■ Activity
Copy out every line of the items below word for word, leaving out the pictures.

******

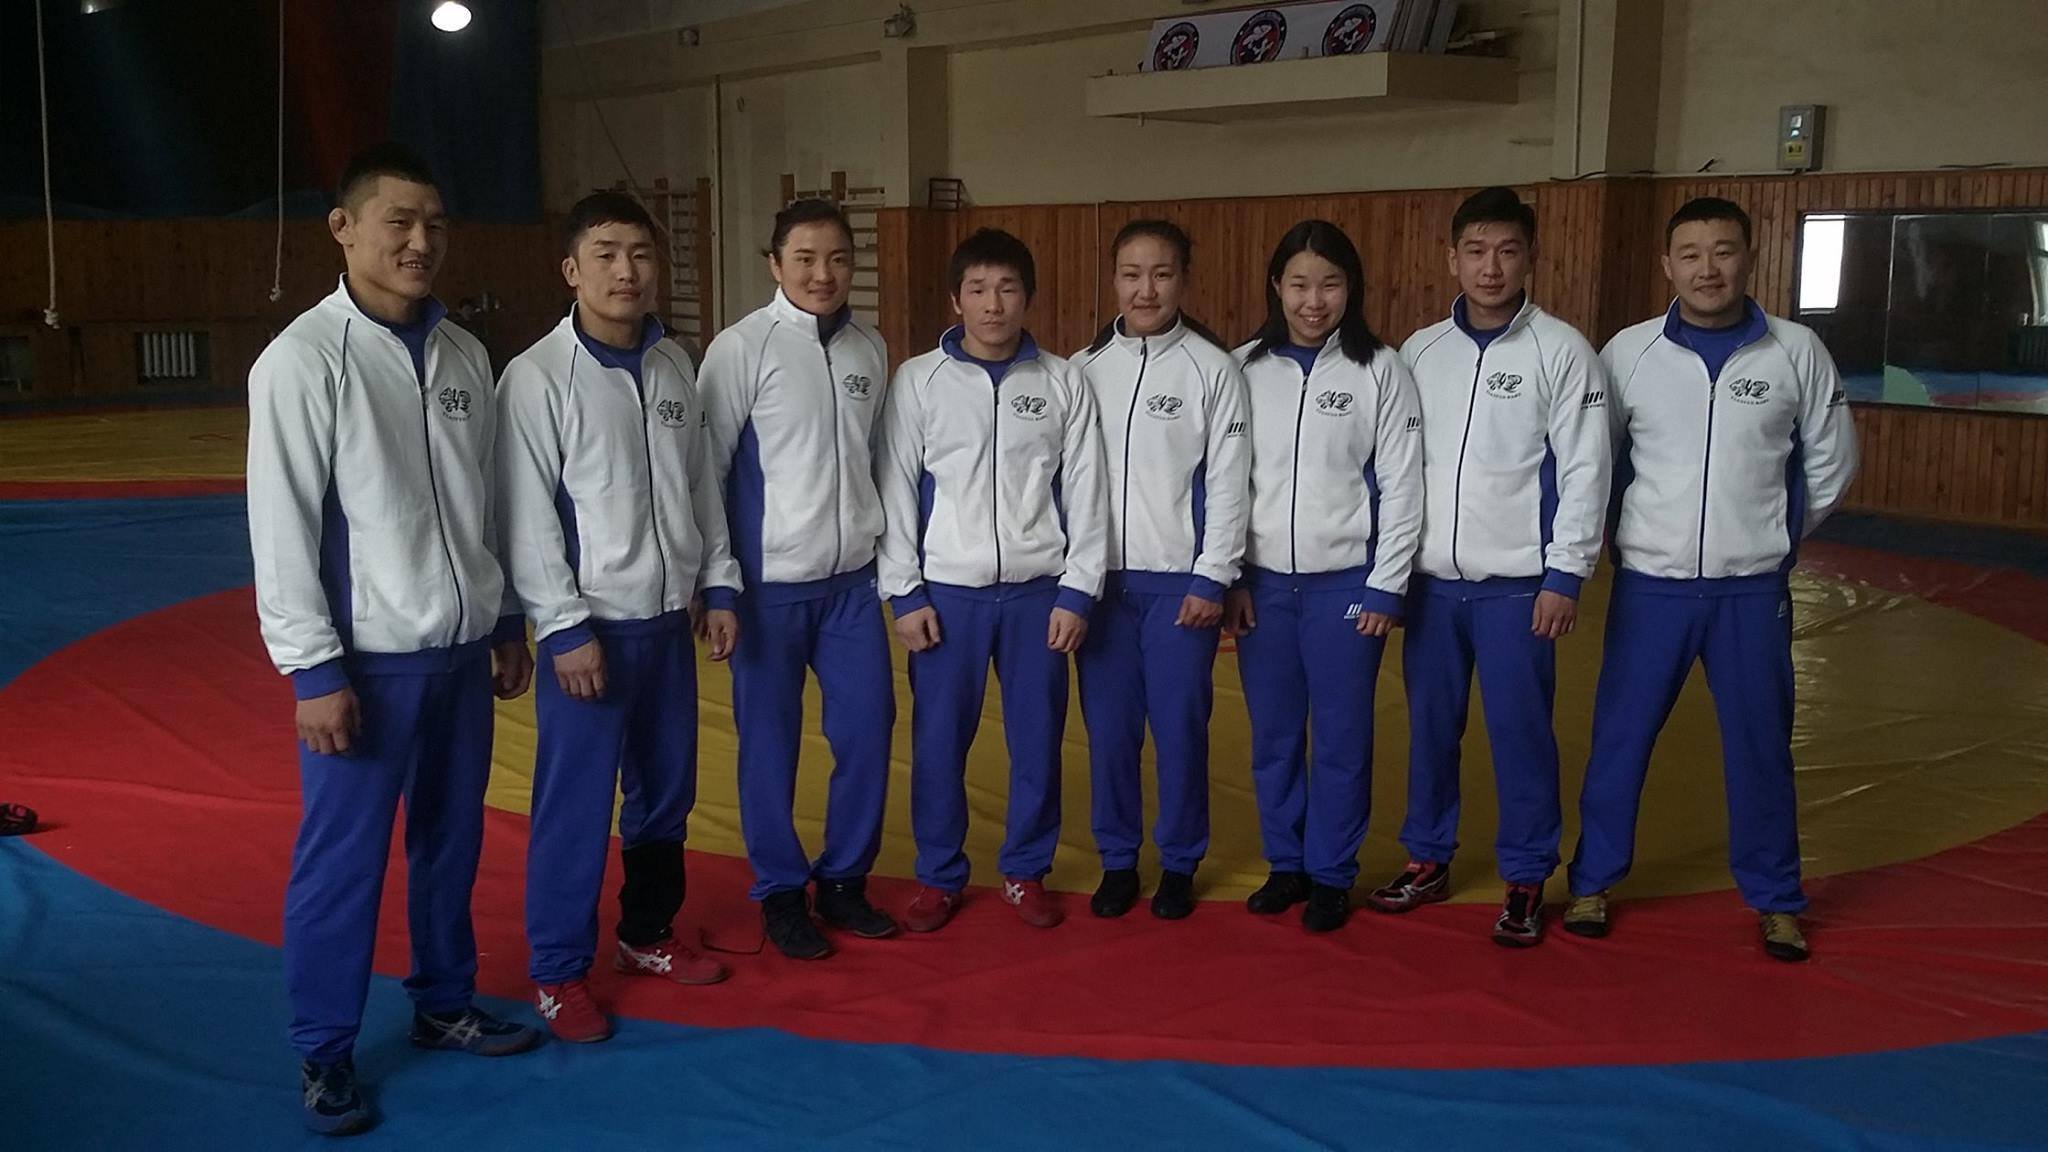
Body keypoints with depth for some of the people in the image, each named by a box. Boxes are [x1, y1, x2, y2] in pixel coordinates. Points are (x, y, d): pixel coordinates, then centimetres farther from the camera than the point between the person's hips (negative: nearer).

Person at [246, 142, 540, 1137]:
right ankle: (324, 1052, 20)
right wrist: (314, 669, -14)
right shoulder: (304, 359, -12)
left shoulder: (464, 355, 6)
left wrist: (507, 623, 15)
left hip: (461, 650, 6)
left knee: (451, 841, 16)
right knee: (342, 861, 4)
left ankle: (444, 1002, 34)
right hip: (369, 659, -5)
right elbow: (282, 526, -12)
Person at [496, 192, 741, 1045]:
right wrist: (564, 628, -16)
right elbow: (527, 516, -13)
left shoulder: (674, 368, 7)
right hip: (591, 624, -6)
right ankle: (557, 973, 15)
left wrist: (719, 586, 9)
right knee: (575, 805, 0)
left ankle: (647, 934, 33)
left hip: (669, 619, 6)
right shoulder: (538, 377, -11)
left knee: (667, 789, 15)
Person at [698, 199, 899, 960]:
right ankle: (780, 892, 22)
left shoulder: (870, 350, 6)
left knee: (867, 732, 7)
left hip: (853, 580, 5)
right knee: (770, 744, 5)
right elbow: (705, 467, -7)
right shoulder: (742, 348, -9)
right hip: (771, 583, -4)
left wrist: (888, 556, 11)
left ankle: (845, 879, 25)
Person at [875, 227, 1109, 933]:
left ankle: (1026, 872, 25)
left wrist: (1077, 591, -3)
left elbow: (1084, 492, 2)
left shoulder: (1063, 382, 2)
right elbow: (895, 490, 0)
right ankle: (938, 876, 22)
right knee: (939, 742, 5)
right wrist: (905, 592, -4)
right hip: (947, 592, -1)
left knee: (1037, 740, 8)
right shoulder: (918, 381, 0)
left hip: (1038, 592, 1)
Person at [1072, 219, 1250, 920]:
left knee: (1179, 725, 3)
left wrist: (1213, 578, -8)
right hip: (1100, 576, 3)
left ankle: (1180, 863, 19)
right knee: (1108, 726, 7)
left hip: (1181, 580, -3)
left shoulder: (1212, 368, -3)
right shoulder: (1085, 368, 6)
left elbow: (1228, 481, -4)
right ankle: (1118, 859, 22)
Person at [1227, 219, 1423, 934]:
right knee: (1273, 735, 10)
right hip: (1262, 582, 2)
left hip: (1346, 582, -2)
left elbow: (1402, 487, -3)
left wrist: (1386, 588, -7)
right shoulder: (1244, 369, 3)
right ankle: (1286, 864, 26)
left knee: (1341, 737, 5)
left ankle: (1331, 875, 19)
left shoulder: (1380, 371, -3)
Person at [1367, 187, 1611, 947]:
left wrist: (1565, 575, -11)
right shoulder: (1419, 352, 5)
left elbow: (1585, 470, -7)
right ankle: (1428, 860, 28)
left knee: (1519, 732, 3)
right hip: (1430, 580, 4)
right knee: (1429, 726, 12)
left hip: (1517, 584, -3)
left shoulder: (1561, 350, -4)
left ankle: (1526, 880, 17)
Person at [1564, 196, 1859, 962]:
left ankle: (1774, 899, 26)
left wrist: (1772, 536, 12)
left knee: (1760, 746, 10)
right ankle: (1593, 881, 23)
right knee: (1620, 737, 7)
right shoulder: (1629, 351, -4)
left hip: (1752, 589, 0)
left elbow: (1831, 464, 8)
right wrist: (1633, 531, 9)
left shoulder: (1797, 352, -3)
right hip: (1650, 583, 0)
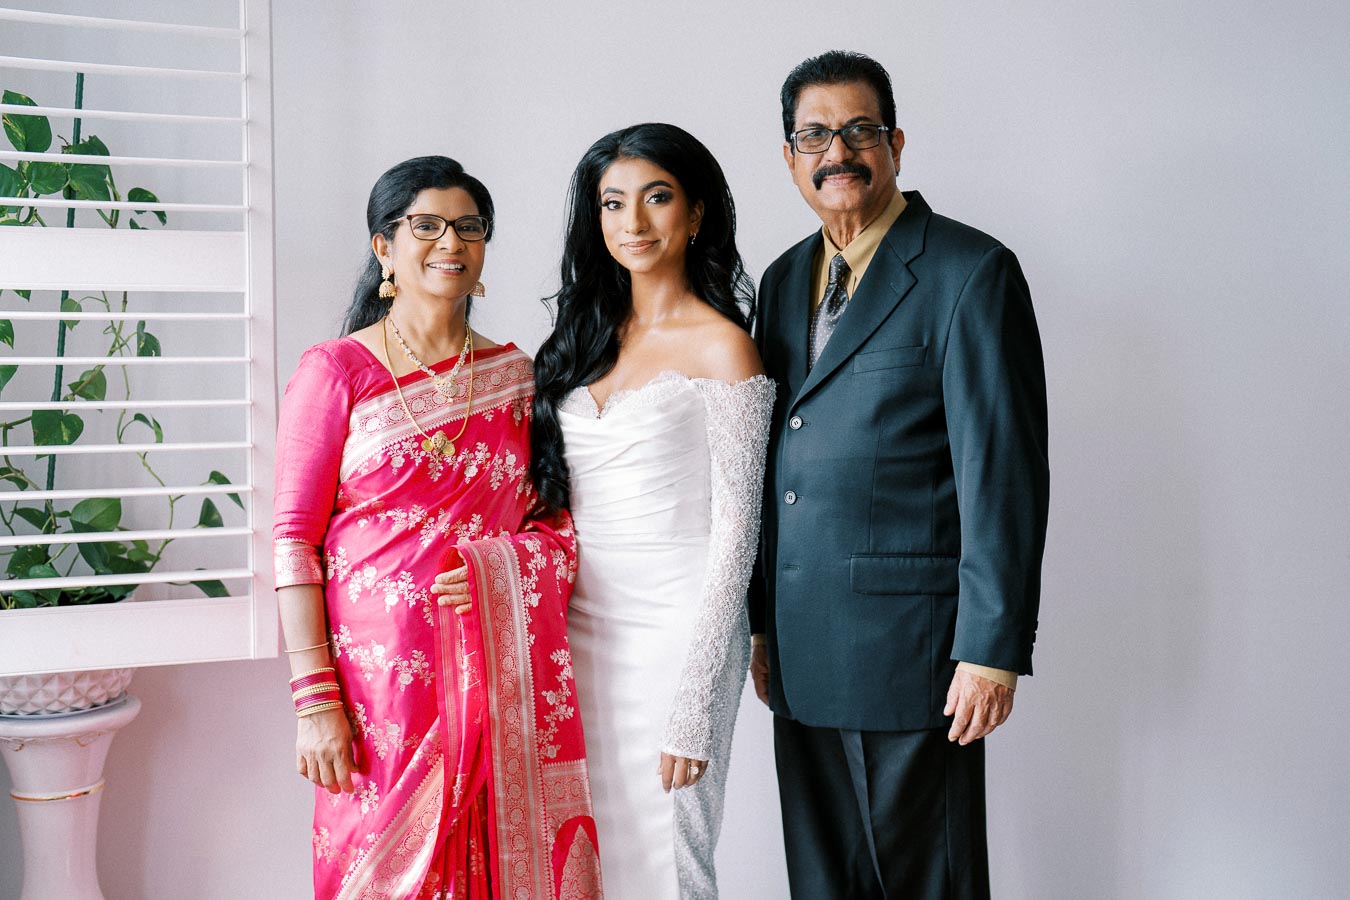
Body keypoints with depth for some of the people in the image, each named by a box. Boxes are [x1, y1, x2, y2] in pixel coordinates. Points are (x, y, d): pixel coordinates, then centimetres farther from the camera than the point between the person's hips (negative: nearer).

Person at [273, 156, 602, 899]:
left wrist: (496, 566, -8)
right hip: (382, 675, -3)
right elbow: (294, 540, -4)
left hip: (506, 677, 3)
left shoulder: (516, 377, 10)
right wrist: (314, 700, -11)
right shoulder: (335, 372, -1)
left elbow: (560, 524, 14)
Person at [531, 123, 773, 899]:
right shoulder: (589, 335, 11)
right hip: (581, 630, 6)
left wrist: (692, 706, -14)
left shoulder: (721, 348, -8)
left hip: (675, 635, -6)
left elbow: (735, 534, -10)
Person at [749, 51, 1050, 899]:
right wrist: (760, 625, 14)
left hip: (910, 643, -6)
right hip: (802, 655, 7)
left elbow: (1006, 472, -13)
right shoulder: (785, 279, 13)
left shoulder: (970, 272, -8)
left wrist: (991, 650, -16)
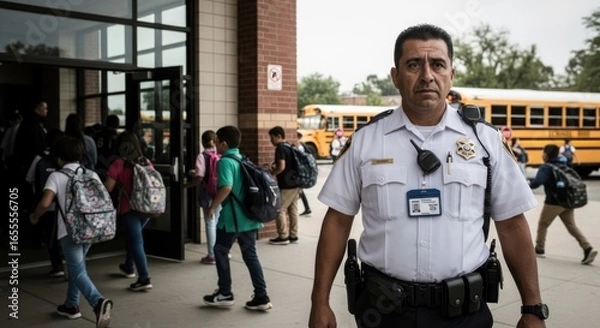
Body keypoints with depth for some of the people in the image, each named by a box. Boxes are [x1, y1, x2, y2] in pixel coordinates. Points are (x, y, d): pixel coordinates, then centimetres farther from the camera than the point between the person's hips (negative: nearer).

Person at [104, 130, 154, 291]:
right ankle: (129, 267, 42)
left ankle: (144, 279, -8)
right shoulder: (147, 162, 5)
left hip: (130, 208, -5)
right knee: (134, 236, 25)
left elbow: (108, 188, -8)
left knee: (136, 242, -3)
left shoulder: (119, 164, -8)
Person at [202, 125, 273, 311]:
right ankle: (261, 297, 9)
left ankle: (225, 294, 18)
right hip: (249, 216, 8)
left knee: (220, 252, 11)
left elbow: (226, 187, -27)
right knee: (250, 255, 10)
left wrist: (213, 206, -15)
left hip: (232, 218, -8)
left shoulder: (225, 161, -13)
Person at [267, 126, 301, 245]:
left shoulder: (280, 148, -14)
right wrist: (274, 165, 14)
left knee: (279, 209, -1)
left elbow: (281, 167, -23)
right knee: (293, 209, 11)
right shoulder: (289, 147, 14)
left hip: (286, 185, -9)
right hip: (295, 183, 9)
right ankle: (293, 235, 16)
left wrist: (271, 173, -7)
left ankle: (283, 236, 3)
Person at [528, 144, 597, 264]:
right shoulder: (563, 165, 14)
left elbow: (536, 182, -26)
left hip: (554, 202, -7)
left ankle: (539, 249, 21)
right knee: (572, 226, 8)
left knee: (543, 225, 12)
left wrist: (529, 184, -8)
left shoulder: (546, 168, -12)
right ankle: (588, 249, -7)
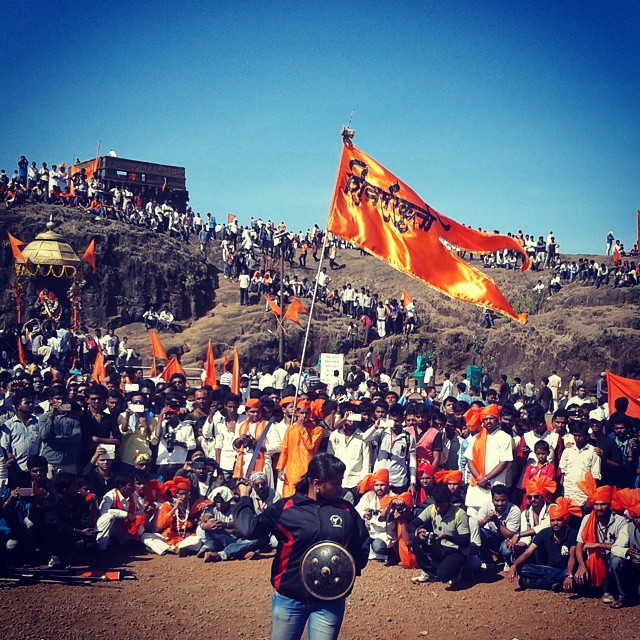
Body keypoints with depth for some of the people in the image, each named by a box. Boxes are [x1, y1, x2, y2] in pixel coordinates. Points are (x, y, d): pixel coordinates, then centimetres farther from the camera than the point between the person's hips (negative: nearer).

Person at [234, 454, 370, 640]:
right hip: (289, 599, -1)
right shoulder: (285, 507, -6)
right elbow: (249, 529, -17)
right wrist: (244, 498, -6)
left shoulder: (346, 510, 3)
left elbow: (363, 546, 11)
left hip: (329, 602, 1)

******

■ Output below
Body keypoints with depth for some of the people in the image, each named by a box. Boxes are [x1, y1, x2, y2] in pixel coordinates. Points are (x, y, d): pixel coordinates, then centimetres farther from the camera than the point between the person's hips (negative: nearer).

Person at [246, 142, 540, 1137]:
right ankle: (324, 1052, 20)
right wrist: (314, 669, -14)
right shoulder: (304, 359, -12)
left shoulder: (464, 355, 6)
left wrist: (507, 623, 15)
left hip: (461, 650, 6)
left knee: (451, 841, 16)
right knee: (342, 861, 4)
left ankle: (444, 1002, 34)
right hip: (369, 659, -5)
right elbow: (282, 526, -12)
Person at [496, 192, 741, 1045]:
right wrist: (564, 628, -16)
right elbow: (527, 516, -13)
left shoulder: (674, 368, 7)
right hip: (591, 624, -6)
right ankle: (557, 973, 15)
left wrist: (719, 586, 9)
right knee: (575, 805, 0)
left ankle: (647, 934, 33)
left hip: (669, 619, 6)
right shoulder: (538, 377, -11)
left knee: (667, 789, 15)
Person at [698, 199, 899, 960]:
right ankle: (780, 892, 22)
left shoulder: (870, 350, 6)
left knee: (867, 732, 7)
left hip: (853, 580, 5)
right knee: (770, 744, 5)
right elbow: (705, 467, -7)
right shoulder: (742, 348, -9)
right hip: (771, 583, -4)
left wrist: (888, 556, 11)
left ankle: (845, 879, 25)
Person at [875, 227, 1109, 933]:
left ankle: (1026, 872, 25)
left wrist: (1077, 591, -3)
left elbow: (1084, 492, 2)
left shoulder: (1063, 382, 2)
right elbow: (895, 490, 0)
right ankle: (938, 876, 22)
right knee: (939, 742, 5)
right wrist: (905, 592, -4)
right hip: (947, 592, -1)
left knee: (1037, 740, 8)
right shoulder: (918, 381, 0)
left hip: (1038, 592, 1)
Person at [1072, 219, 1250, 920]:
left knee: (1179, 725, 3)
left wrist: (1213, 578, -8)
right hip: (1100, 576, 3)
left ankle: (1180, 863, 19)
right knee: (1108, 726, 7)
left hip: (1181, 580, -3)
left shoulder: (1212, 368, -3)
right shoulder: (1085, 368, 6)
left elbow: (1228, 481, -4)
right ankle: (1118, 859, 22)
Person at [1227, 219, 1423, 934]:
right knee: (1273, 735, 10)
right hip: (1262, 582, 2)
left hip: (1346, 582, -2)
left elbow: (1402, 487, -3)
left wrist: (1386, 588, -7)
right shoulder: (1244, 369, 3)
right ankle: (1286, 864, 26)
left knee: (1341, 737, 5)
left ankle: (1331, 875, 19)
left shoulder: (1380, 371, -3)
Person at [1367, 187, 1611, 947]:
left wrist: (1565, 575, -11)
right shoulder: (1419, 352, 5)
left elbow: (1585, 470, -7)
right ankle: (1428, 860, 28)
left knee: (1519, 732, 3)
right hip: (1430, 580, 4)
right knee: (1429, 726, 12)
left hip: (1517, 584, -3)
left shoulder: (1561, 350, -4)
left ankle: (1526, 880, 17)
Person at [1564, 196, 1859, 962]:
left ankle: (1774, 899, 26)
left wrist: (1772, 536, 12)
left knee: (1760, 746, 10)
right ankle: (1593, 881, 23)
right knee: (1620, 737, 7)
right shoulder: (1629, 351, -4)
left hip: (1752, 589, 0)
left elbow: (1831, 464, 8)
right wrist: (1633, 531, 9)
left shoulder: (1797, 352, -3)
right hip: (1650, 583, 0)
Body keypoints with depth for some of the people in the image, each named by a box. Boxes are [x1, y1, x2, y2] in pixel coordinates. Points are (x, y, d): pixel coordinates, then centimetres farther from the camera than the point between the person's hips (negative: nearer).

Person at [273, 156, 602, 899]:
left wrist: (496, 566, -8)
right hip: (382, 675, -3)
right elbow: (294, 540, -4)
left hip: (506, 677, 3)
left shoulder: (516, 377, 10)
right wrist: (314, 700, -11)
right shoulder: (335, 372, -1)
left elbow: (560, 524, 14)
Person at [531, 123, 773, 899]:
right shoulder: (589, 335, 11)
right hip: (581, 630, 6)
left wrist: (692, 706, -14)
left shoulder: (721, 348, -8)
left hip: (675, 635, -6)
left elbow: (735, 534, -10)
Person at [749, 51, 1050, 899]:
right wrist: (760, 625, 14)
left hip: (910, 643, -6)
right hip: (802, 655, 7)
left elbow: (1006, 472, -13)
right shoulder: (785, 279, 13)
left shoulder: (970, 272, -8)
left wrist: (991, 650, -16)
Body keypoints with depth for some of the people in the image, each named by a box. Boxes are [x1, y1, x2, y2] in pixel coordinates. Points are (x, y, d): pixel coordinates, then centimetres farther from the camera than the point between the person's hips (negative: nearer).

Person at [104, 130, 154, 291]:
right ankle: (129, 267, 42)
left ankle: (144, 279, -8)
right shoulder: (147, 162, 5)
left hip: (130, 208, -5)
right knee: (134, 236, 25)
left elbow: (108, 188, -8)
left knee: (136, 242, -3)
left shoulder: (119, 164, -8)
Person at [202, 125, 273, 311]:
right ankle: (261, 297, 9)
left ankle: (225, 294, 18)
right hip: (249, 216, 8)
left knee: (220, 252, 11)
left elbow: (226, 187, -27)
right knee: (250, 255, 10)
left wrist: (213, 206, -15)
left hip: (232, 218, -8)
left shoulder: (225, 161, -13)
Person at [267, 126, 301, 245]:
left shoulder: (280, 148, -14)
right wrist: (274, 165, 14)
left knee: (279, 209, -1)
left elbow: (281, 167, -23)
right knee: (293, 209, 11)
right shoulder: (289, 147, 14)
left hip: (286, 185, -9)
right hip: (295, 183, 9)
right ankle: (293, 235, 16)
left wrist: (271, 173, -7)
left ankle: (283, 236, 3)
Person at [528, 144, 597, 264]:
right shoulder: (563, 165, 14)
left elbow: (536, 182, -26)
left hip: (554, 202, -7)
left ankle: (539, 249, 21)
right knee: (572, 226, 8)
left knee: (543, 225, 12)
left wrist: (529, 184, -8)
left shoulder: (546, 168, -12)
right ankle: (588, 249, -7)
Body keypoints with depth for some of the people in the image, each named by a box. Boxes are [x1, y1, x2, y2] in pixel coordinates. Points are (x, y, d): pixel coordinates, then centimetres farther from the camera than the point between the person's hips (negative: nearer).

Person at [234, 454, 370, 640]:
right hip: (289, 599, -1)
right shoulder: (285, 507, -6)
right elbow: (249, 529, -17)
right wrist: (244, 498, -6)
left shoulder: (346, 510, 3)
left elbow: (363, 546, 11)
left hip: (329, 602, 1)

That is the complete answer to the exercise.